Setnov Sebut Gandjar Telah Terima Uang Pelicin Proyek E KTP

TANGKASNews – Mantan Ketua DPR, Setya Novanto menyebutkan Gubernur Jawa Tengah Gandjar Pranowo pernah menerima uang pelicin proyek pengadaan E-KTP sekitar bulan September saat itu sebesar 500 Ribu Dolar AS.

 

Keterangan ini disampaikan Setnov dalam sidang Pengadilan Tindak Pidana Korupsi, Jakarta, Kamis (8/2) bertindak sebagai terdakwa kasus korupsi E KTP.

 

“Saat almarhum Mustoko Weni dan Ignatius Mulyono ketemu saya, menyampaikan telah berikan uang dari Andi untuk dibagikan ke komisi II dan banggar DPR dan disebut namanya Pak Ganjar,” terangnya dalam sidang.

 

Setnov dalam keterangannya mengaku pernah dilaporkan oleh anggota Komisi II DPR Mustoko Weni dan Ignatius Mulyono bahwa uang pelicin proyek e-KTP dari pengusaha Andi Agustinus alias Andi Narogong sudah sampai ke tangan anggota fraksi PDIP, Ganjar Pranowo.

 

“Andi telah memberikan bantuan dana untuk teman-teman Komisi 2, Banggar DPR dan untuk Pak Ganjar sekitar bulan September 500 ribu dolar AS, itu disampaikan Andi kepada saya,” imbuhnya.

 

Bukan itu saja, keterangan ini dipertegas dengan mengatakan bahwa dirinya (Setnov red) pernah bertemu dengan Gandjar di Bandara Ngurah Rai Bali untuk menanyakan kepastian uang pelicin tersebut.

 

“Untuk itu saya ketemu, karena penasaran saya tanyakan apakah sudah selesai dari teman-teman?
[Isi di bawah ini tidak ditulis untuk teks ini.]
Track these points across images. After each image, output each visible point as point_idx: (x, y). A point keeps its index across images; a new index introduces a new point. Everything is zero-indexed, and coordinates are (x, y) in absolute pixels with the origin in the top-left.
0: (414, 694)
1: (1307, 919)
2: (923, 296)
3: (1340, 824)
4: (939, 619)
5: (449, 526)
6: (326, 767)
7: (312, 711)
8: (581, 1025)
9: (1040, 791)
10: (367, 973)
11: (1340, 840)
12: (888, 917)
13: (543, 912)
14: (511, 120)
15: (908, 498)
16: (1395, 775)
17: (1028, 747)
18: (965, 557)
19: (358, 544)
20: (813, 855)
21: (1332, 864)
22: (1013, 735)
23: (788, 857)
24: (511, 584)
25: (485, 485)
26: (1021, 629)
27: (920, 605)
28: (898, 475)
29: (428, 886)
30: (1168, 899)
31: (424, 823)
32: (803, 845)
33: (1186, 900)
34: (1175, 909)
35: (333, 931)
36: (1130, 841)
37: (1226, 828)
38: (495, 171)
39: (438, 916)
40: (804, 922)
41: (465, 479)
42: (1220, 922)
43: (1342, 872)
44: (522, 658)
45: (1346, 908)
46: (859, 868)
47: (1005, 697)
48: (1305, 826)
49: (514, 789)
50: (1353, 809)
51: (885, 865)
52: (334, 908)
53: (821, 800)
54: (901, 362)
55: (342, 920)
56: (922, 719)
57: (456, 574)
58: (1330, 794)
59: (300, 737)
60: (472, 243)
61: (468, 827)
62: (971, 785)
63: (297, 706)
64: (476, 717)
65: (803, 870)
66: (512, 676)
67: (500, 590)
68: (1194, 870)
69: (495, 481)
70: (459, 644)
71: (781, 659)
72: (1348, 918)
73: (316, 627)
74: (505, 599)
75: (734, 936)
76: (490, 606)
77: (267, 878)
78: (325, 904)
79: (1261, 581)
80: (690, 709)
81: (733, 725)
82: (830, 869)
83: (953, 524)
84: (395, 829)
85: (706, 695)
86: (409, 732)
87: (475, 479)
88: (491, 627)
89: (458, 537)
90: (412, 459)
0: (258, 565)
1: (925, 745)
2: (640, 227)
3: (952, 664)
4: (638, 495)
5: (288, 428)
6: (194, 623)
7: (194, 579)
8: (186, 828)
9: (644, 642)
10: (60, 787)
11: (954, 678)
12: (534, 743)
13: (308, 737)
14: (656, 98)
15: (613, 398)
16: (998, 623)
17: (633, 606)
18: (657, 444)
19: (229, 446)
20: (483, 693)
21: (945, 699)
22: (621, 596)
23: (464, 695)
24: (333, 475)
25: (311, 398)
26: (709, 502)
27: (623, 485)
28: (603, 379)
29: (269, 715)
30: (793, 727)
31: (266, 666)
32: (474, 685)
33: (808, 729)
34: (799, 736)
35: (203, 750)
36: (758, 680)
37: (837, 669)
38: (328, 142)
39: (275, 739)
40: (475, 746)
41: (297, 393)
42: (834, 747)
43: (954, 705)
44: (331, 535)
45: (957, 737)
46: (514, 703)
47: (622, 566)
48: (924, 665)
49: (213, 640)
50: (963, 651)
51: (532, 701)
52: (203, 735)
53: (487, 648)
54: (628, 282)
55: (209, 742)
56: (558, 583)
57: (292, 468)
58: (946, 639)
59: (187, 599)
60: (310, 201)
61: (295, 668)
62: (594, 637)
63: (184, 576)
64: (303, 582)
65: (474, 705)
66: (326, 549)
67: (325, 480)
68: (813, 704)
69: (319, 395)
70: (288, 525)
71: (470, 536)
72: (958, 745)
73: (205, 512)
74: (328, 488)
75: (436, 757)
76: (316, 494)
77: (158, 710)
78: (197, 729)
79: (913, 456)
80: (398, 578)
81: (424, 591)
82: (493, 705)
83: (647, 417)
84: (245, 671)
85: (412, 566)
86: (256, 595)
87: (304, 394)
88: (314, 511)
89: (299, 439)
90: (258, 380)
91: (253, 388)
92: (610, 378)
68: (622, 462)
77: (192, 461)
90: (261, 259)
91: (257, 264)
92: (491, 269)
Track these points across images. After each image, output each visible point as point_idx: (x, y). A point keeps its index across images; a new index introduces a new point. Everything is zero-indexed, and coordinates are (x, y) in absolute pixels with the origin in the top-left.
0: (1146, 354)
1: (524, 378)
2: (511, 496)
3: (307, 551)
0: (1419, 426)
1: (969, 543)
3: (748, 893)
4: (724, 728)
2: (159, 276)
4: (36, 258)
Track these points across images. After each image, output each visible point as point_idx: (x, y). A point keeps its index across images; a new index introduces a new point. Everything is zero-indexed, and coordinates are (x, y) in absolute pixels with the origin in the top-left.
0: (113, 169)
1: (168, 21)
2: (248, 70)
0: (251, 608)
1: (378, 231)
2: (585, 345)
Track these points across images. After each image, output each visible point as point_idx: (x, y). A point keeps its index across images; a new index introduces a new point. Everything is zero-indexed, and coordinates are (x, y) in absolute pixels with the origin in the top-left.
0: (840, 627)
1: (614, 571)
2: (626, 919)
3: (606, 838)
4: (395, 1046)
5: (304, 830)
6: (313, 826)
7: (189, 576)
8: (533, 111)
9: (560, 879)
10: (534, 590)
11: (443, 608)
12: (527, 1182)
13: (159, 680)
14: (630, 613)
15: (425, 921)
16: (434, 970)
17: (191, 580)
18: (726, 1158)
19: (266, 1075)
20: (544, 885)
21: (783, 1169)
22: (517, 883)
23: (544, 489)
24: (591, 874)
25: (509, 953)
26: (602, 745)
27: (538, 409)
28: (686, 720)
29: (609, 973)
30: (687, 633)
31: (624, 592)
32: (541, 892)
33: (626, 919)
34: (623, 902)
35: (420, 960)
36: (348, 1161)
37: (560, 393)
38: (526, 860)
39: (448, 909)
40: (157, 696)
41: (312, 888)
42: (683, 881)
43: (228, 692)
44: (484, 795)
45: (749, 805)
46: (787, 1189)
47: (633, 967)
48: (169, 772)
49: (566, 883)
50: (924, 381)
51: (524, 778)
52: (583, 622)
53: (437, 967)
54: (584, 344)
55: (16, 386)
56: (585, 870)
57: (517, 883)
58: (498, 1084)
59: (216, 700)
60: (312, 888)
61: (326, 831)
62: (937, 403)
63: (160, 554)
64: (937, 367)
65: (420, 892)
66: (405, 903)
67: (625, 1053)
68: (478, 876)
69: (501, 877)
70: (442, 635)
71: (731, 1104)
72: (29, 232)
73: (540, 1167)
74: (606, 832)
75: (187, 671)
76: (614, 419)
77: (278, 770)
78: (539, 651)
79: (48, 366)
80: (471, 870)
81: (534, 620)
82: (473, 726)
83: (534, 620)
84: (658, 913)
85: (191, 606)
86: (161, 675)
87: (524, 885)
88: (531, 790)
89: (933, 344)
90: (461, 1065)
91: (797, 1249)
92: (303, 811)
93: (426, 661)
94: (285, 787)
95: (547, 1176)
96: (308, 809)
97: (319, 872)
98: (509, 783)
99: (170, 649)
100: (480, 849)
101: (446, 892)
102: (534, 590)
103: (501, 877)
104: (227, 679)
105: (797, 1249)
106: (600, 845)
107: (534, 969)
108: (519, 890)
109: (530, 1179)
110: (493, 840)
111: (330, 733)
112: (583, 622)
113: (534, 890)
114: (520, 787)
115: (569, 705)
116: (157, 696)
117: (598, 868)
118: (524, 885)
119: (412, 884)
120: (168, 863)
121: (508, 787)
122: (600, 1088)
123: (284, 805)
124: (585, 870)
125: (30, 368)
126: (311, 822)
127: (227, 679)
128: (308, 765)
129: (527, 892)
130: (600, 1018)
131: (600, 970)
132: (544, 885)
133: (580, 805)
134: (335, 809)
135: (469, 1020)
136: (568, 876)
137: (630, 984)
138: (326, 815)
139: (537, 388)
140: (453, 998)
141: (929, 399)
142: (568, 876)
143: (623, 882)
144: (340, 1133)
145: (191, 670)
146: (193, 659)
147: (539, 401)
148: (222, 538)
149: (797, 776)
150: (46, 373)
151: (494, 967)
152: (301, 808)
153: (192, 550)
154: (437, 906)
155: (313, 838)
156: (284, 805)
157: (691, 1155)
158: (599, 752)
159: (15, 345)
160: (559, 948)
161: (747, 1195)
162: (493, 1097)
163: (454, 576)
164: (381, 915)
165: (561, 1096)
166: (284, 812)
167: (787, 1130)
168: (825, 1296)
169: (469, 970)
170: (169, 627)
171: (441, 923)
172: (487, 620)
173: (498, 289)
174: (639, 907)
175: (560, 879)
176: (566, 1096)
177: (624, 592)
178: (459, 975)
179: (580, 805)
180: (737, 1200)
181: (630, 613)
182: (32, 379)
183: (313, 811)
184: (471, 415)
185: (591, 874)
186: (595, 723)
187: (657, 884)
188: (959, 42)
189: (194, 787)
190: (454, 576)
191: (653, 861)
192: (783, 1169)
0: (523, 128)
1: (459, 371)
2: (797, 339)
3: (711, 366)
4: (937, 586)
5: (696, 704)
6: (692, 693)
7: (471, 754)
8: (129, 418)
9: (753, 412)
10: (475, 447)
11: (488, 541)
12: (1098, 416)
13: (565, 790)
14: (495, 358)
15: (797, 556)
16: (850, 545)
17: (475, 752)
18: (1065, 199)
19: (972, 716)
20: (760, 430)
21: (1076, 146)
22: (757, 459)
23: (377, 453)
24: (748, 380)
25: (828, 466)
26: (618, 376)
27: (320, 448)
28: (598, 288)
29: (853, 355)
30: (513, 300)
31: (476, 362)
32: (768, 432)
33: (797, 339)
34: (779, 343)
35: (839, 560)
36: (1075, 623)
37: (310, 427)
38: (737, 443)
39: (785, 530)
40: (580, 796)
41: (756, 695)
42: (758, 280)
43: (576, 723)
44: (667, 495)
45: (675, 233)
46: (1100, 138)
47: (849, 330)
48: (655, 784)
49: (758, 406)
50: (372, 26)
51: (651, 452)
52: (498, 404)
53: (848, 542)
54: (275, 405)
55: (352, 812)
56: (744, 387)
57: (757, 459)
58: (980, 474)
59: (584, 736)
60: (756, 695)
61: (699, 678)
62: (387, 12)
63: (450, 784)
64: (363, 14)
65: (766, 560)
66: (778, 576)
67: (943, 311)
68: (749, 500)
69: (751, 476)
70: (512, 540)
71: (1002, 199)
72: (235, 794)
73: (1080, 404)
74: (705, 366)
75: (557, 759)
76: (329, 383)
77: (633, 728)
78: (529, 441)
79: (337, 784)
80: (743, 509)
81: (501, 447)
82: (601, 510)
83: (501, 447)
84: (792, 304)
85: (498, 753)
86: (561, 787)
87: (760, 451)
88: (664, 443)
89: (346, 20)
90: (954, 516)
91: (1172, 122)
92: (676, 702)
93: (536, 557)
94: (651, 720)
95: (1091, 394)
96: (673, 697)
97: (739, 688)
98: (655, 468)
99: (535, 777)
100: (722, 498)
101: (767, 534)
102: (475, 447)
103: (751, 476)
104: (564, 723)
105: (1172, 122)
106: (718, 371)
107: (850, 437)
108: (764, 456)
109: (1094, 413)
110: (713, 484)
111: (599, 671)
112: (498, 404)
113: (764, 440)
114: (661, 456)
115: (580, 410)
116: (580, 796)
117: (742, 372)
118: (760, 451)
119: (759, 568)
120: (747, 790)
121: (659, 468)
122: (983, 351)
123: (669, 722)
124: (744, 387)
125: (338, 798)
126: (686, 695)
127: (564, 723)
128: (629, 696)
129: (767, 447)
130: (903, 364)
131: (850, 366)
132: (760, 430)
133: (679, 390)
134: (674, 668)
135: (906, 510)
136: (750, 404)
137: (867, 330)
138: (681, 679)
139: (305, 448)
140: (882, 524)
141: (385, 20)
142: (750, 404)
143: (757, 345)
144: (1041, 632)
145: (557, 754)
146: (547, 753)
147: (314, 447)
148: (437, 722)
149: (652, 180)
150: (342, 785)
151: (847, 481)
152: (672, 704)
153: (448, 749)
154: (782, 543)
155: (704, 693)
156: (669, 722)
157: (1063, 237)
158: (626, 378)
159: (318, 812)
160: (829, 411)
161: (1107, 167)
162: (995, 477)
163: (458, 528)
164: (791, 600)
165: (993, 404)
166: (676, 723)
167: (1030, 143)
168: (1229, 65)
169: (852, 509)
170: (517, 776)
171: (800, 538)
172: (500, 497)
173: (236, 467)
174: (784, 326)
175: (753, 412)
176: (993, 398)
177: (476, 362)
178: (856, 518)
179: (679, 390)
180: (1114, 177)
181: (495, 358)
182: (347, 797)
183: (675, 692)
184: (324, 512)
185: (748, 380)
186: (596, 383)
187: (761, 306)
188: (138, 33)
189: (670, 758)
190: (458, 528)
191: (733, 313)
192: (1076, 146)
Pak Ganjar waktu menjawab ‘ya, semuanya yang tahu urusannya Pak Chairuman’ jadi itu saja yang saya perlu,” ucap Mantan Ketua Golkar ini seraya menirukan perkataan Gandjar waktu itu.

 

Menanggapi tudingan ini, Gandjar Pranowo mengutarakan pernyataan itu sama sekali tidak benar . Gandjar tetap bersikukuh tak pernah menerima uang e-KTP

 

Gandjar menambahkan dirinya mengakui Mustoko Weni memang pernah menjanjikan kepadanya untuk memberikan uang namun ia menolaknya.

 

“Andi Narogong sudah omong dia tidak berikan kepada saya, hal itu diketahui saat persidangan waktu dia buat pledoi, maka yang disampaikan bohong. Kedua Bu Mustoko Weni sampaikan kepada saya tapi saya tolak. Miryam Haryani di dalam penyidikan kemarin dikonfrontasi dengan saya dia bilang ternyata saya memang menolak,” ┬átegas Cagub Jateng dari PDIP membantah tudingan Setnov.